▸ Consigna 1
Cambie "estrategia literaria" por "propuesta narrativa" en el fragmento de la reseña sobre Mis documentos que se inicia con las palabras que contienen "Once relatos, once" y concluye con "de Alejandro Zambra.", y transcriba dicho fragmento con esa modificación.
▸ Consigna 2
Según la reseña sobre Mis documentos, ¿qué título lleva el relato que sigue al que da nombre al libro?

Nunca tuve, en todo caso, esos devaneos racionales
sobre la existencia de Dios, quizás porque después empecé a creer, de manera
más ingenua, intensa y absoluta, en la literatura.
Once relatos, once historias que
si bien es cierto van por su cuenta cada una, usted puede leerlas como si
fueran un todo, esa es parte de la estrategia literaria que envuelve Mis documentos de Alejandro Zambra.
Comparando esta última lectura que hiciera con respecto a sus libros
anteriores, ahora el asunto no es tanto lo concreto de lo narrado, la concisión
que el autor demostró para contar y contarse, pues es el mismo Zambra quien va
línea tras línea dejándose ver como protagonista algunas veces o como el
clásico narrador distante que todo lo sabe, no; el asunto que veo con mayor
claridad en Mis documentos es una
prosa que se expande gracias y a través de lo cotidiano, lo trivial (que no lo “simple”)
y es precisamente esto lo que le da un gran valor a la obra. Me extiendo un
poco: el hecho de tomar cualquier detalle para armar sus historias es lo que en
definitiva lo convierte en un buen narrador. Al fin de cuentas, ¿qué es la
literatura? Pues eso, contar lo que pudiera ser chato y básico en el día a día
y transformarlo, modificarlo, y hacerlo atractivo para el lector; que lo narrado
no decaiga y te mantenga pegado a sus páginas.
En el relato homónimo al título
del libro, el que abre este encuentro con el autor, parte de una supuesta
intimidad como puede ser leer esa carpeta virtual en donde están los documentos
más destacados o importantes para el usuario, y en este caso, para el propio
escritor, pues aquí parece destacar lo autobiográfico. Imposible no tomar la
siguiente frase, tal vez la más citada de este primer relato: “quizás pueda
decirlo de esta manera: mi padre era un computador y mi madre una máquina de
escribir. Yo era un cuaderno vacío y ahora soy un libro”.
En “Camilo”, el siguiente relato,
Jesús (sí, el hijo de Dios) se hace “unas pajitas pensando en María Magdalena”.
Ante semejante cita, no hay más nada qué decir, salvo que sea el lector que
vaya por Mis documentos, no los míos,
sino los de Zambra.

▸ Datos registrados
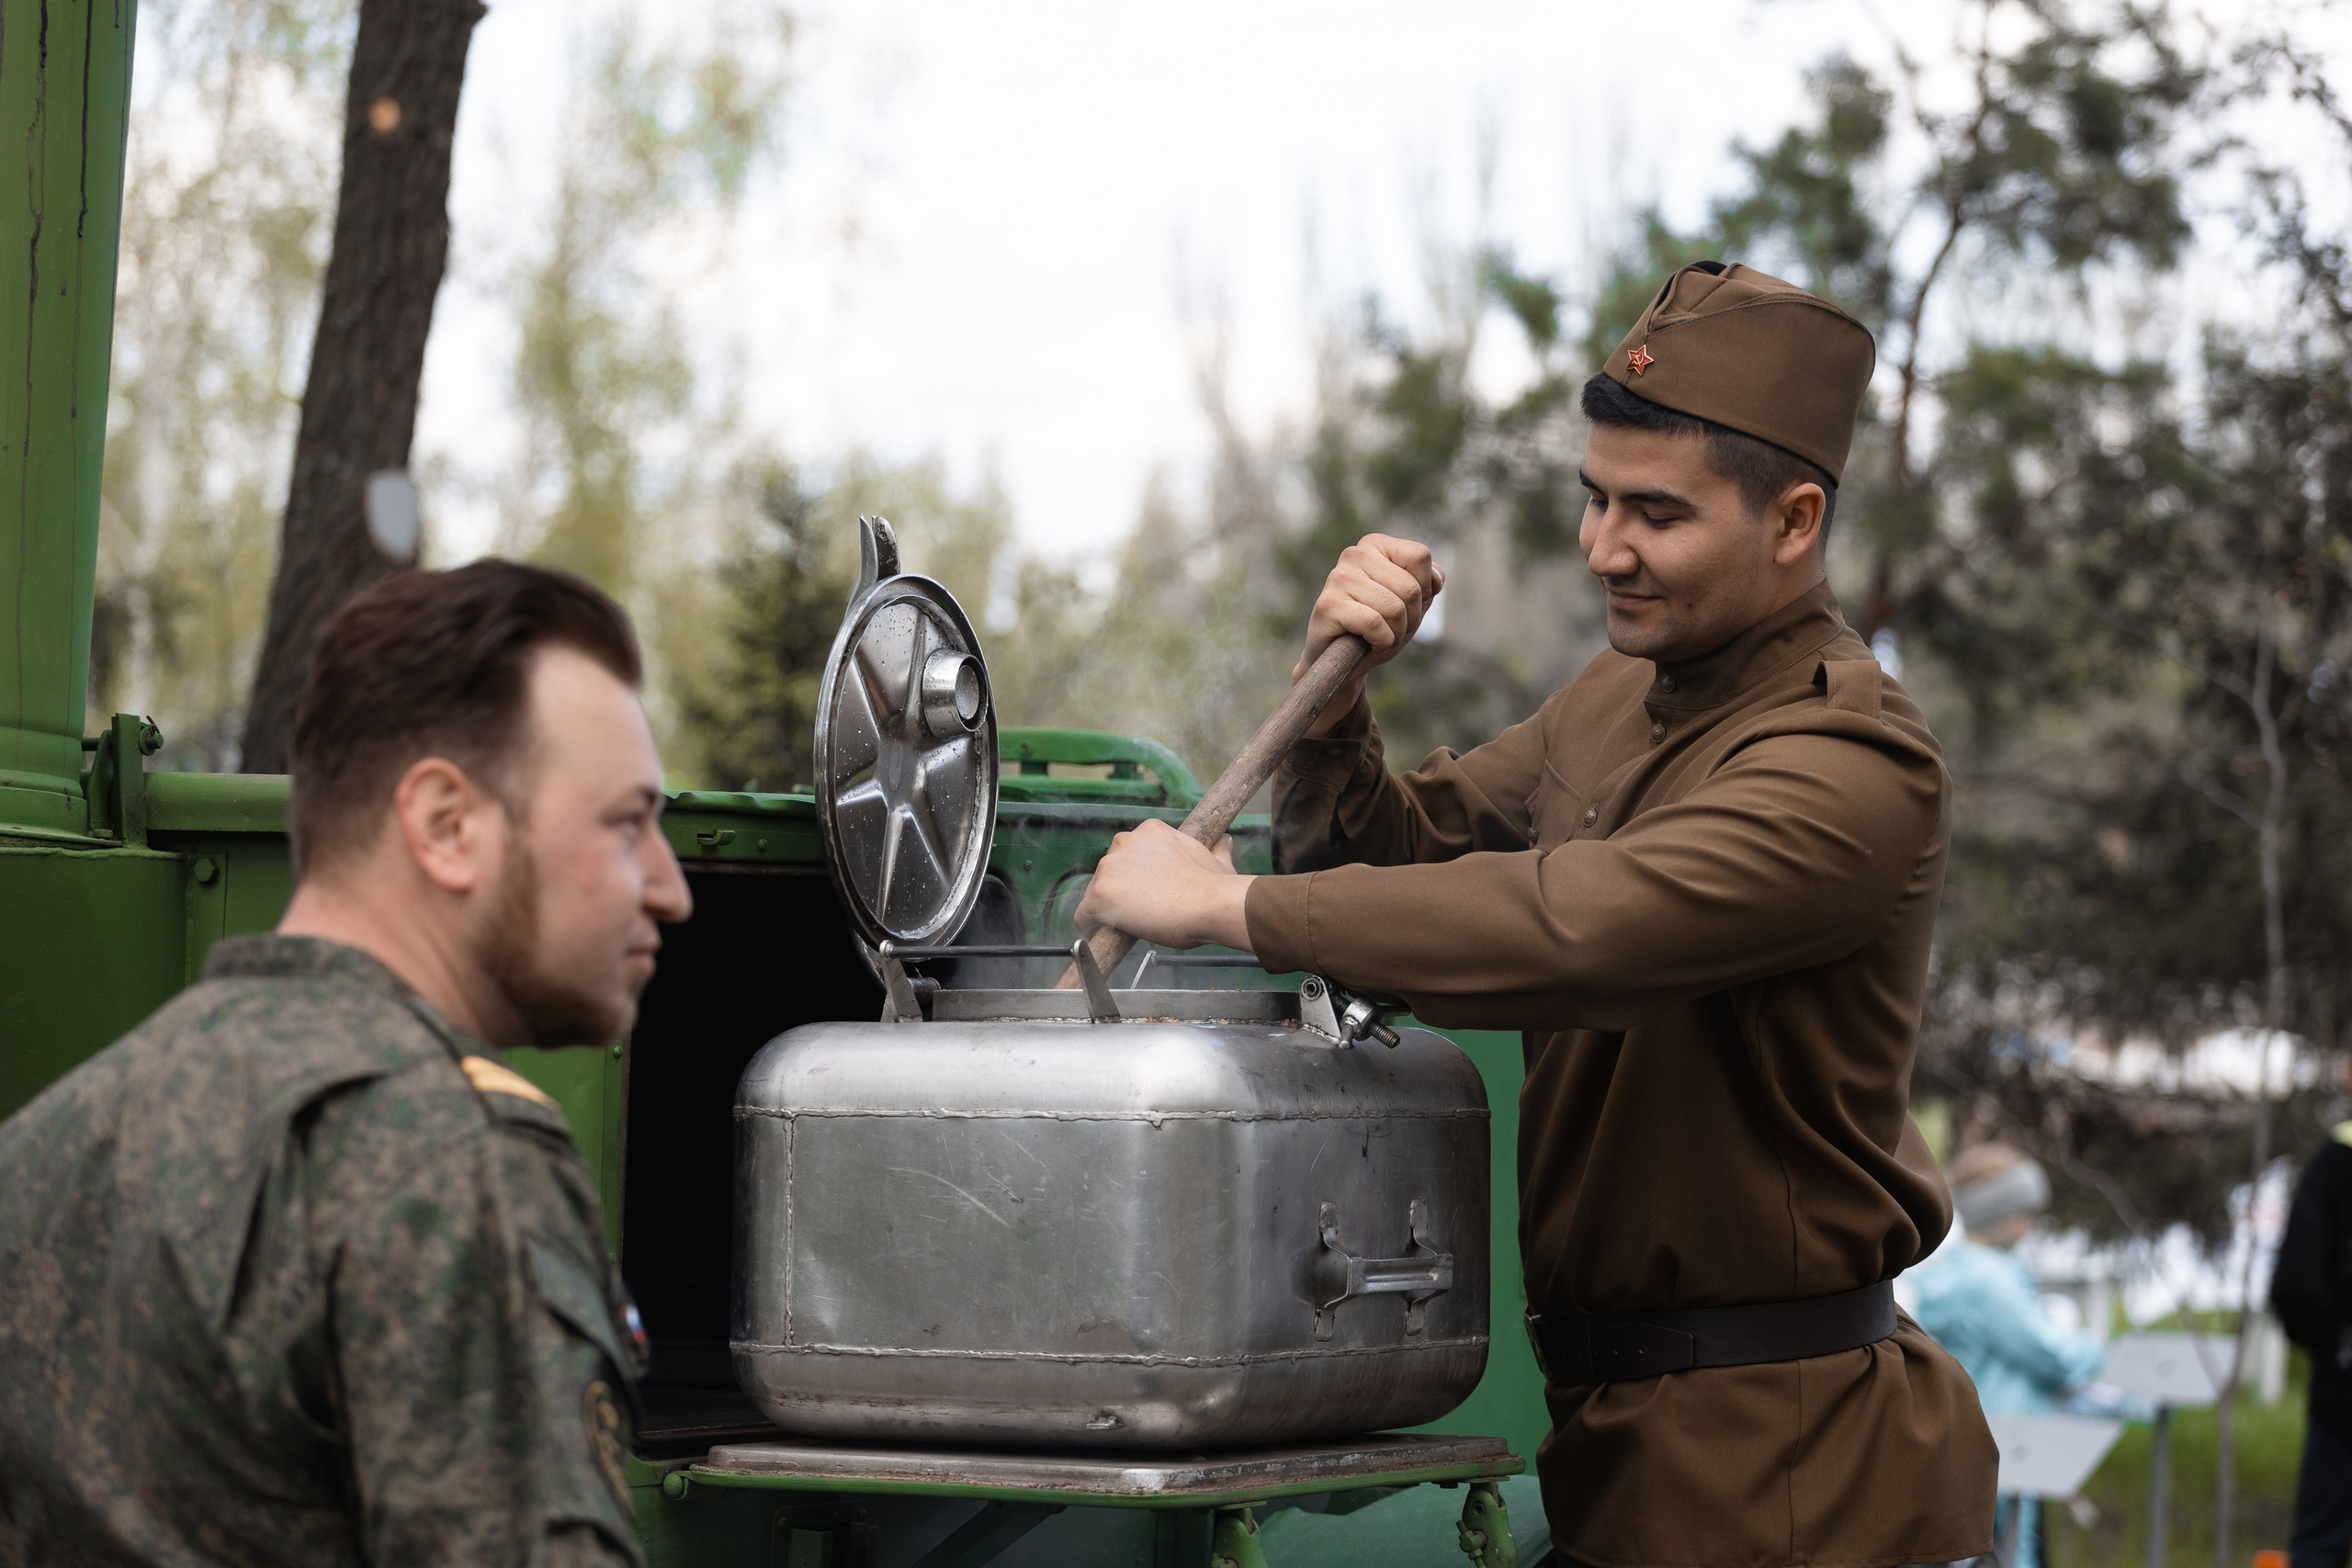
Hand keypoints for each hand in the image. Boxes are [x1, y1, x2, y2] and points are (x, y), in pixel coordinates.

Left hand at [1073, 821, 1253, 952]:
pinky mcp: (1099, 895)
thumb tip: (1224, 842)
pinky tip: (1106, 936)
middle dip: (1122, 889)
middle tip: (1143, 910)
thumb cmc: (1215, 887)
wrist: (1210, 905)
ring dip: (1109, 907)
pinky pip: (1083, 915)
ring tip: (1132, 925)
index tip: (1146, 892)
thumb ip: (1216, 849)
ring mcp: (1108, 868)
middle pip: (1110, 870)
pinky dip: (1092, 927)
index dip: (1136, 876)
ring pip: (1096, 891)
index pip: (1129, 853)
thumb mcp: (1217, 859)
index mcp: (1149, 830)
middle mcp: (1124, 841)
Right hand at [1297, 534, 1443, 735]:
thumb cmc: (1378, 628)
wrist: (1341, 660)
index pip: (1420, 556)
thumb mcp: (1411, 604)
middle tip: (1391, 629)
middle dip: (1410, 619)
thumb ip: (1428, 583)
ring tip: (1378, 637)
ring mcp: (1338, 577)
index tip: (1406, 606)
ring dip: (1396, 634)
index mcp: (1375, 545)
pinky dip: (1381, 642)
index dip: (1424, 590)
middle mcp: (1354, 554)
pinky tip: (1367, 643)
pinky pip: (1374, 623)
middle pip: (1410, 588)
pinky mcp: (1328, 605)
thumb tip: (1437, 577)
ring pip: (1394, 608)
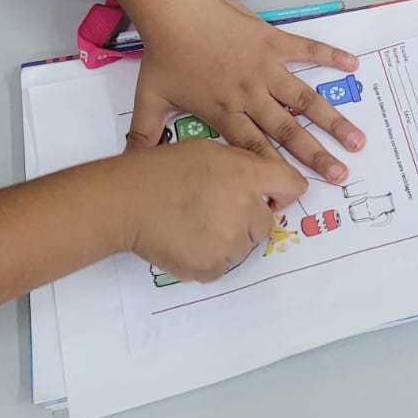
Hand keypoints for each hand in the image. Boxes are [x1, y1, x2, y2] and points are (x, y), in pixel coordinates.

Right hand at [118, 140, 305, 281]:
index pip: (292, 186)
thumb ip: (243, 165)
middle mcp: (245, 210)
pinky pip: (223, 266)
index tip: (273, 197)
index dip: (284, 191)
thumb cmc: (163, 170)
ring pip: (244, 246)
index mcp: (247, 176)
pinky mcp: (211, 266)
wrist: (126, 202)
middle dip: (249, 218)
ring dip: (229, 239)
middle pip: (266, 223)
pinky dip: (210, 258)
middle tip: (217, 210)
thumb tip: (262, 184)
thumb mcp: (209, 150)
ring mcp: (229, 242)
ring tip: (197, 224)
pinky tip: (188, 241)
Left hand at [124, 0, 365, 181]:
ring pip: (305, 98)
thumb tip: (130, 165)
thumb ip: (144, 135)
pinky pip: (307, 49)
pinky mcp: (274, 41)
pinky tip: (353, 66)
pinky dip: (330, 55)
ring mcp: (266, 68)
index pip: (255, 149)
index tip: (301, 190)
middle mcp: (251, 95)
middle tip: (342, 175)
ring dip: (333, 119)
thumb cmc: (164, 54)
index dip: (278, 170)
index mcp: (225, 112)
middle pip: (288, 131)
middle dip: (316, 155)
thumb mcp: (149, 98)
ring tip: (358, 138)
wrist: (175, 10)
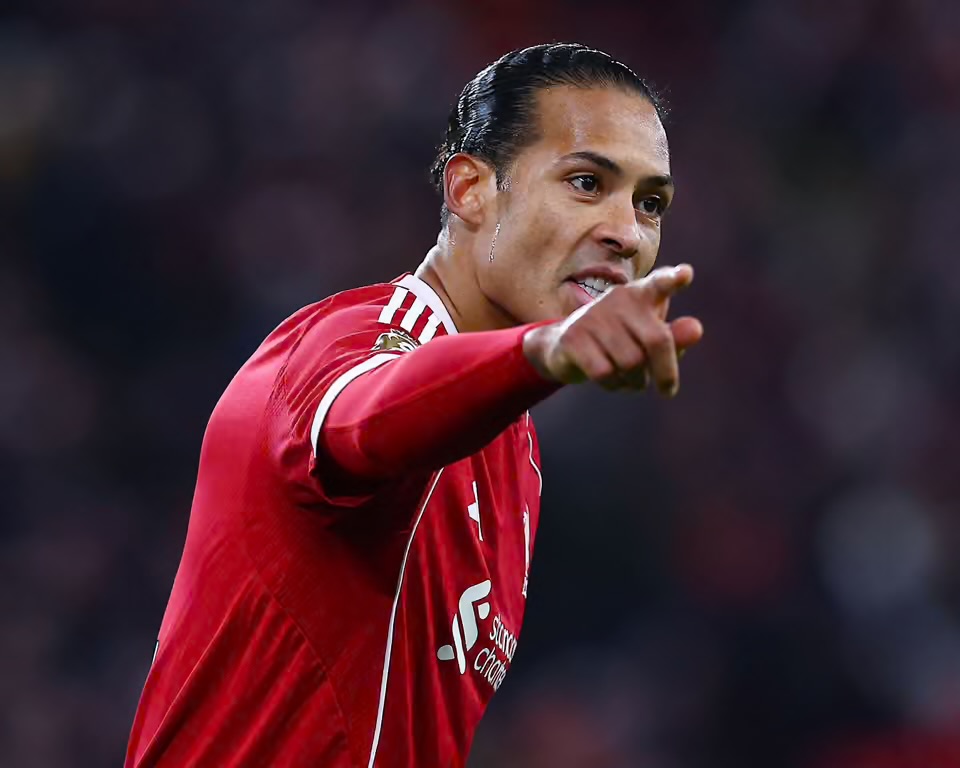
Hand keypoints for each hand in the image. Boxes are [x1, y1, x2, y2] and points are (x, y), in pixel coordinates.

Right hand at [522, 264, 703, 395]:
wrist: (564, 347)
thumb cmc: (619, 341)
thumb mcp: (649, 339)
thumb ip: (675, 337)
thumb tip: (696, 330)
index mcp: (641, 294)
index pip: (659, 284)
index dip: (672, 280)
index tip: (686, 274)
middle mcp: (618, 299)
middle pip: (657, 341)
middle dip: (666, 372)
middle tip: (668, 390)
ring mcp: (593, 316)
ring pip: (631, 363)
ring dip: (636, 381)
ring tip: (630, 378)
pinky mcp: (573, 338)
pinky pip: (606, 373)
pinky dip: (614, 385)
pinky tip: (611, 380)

▸ Respuesta 1
Once relatos, once historias que
si bien es cierto van por su cuenta cada una, usted puede leerlas como si
fueran un todo, esa es parte de la propuesta narrativa que envuelve Mis documentos de Alejandro Zambra.

▸ Respuesta 2
“Camilo”.